▼▼▼

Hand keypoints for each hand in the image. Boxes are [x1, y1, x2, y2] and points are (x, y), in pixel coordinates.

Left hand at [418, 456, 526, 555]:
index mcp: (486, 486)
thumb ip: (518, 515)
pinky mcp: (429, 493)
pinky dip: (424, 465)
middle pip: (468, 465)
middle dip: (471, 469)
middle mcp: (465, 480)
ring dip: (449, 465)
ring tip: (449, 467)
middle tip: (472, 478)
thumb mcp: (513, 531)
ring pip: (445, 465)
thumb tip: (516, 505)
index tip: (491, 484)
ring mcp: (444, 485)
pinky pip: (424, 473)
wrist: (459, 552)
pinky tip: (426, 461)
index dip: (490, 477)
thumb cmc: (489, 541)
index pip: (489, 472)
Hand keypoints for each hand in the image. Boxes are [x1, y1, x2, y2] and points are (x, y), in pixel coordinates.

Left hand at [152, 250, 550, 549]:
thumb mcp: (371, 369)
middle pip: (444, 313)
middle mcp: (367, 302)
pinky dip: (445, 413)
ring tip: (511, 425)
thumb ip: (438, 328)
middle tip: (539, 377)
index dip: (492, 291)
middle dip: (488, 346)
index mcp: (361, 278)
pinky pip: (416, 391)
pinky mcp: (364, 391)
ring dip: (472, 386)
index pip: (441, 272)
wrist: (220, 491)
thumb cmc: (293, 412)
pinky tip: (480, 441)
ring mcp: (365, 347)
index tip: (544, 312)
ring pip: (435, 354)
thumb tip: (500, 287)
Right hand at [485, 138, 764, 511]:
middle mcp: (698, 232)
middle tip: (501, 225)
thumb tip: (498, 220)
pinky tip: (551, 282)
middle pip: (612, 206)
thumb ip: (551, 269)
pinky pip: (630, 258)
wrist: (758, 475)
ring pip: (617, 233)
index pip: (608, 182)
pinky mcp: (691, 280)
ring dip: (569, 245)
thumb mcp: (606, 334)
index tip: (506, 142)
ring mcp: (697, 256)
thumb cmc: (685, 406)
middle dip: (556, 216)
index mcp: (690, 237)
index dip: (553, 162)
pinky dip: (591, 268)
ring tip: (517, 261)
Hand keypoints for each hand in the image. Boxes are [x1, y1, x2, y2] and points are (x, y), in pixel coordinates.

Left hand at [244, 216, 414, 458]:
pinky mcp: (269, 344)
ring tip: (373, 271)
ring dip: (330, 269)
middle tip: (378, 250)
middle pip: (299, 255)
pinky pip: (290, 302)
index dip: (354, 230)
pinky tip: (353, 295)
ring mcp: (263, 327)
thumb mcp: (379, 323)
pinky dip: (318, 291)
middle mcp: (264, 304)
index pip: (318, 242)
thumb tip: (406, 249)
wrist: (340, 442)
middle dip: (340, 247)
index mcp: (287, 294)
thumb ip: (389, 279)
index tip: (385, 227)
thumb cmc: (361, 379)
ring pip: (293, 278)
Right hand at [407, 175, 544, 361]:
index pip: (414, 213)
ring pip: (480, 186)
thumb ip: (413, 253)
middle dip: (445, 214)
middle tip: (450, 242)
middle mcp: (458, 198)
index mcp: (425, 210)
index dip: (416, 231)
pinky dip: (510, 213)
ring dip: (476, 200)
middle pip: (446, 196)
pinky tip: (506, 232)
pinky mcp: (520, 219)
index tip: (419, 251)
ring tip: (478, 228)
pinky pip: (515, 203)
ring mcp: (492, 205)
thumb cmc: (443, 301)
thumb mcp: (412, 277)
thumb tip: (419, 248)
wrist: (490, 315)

▲▲▲

TASK STATEMENT >>
Working from the listing, state how many lines include "Left". The reply must be that number alone.

WRITTEN RESPONSE >>
3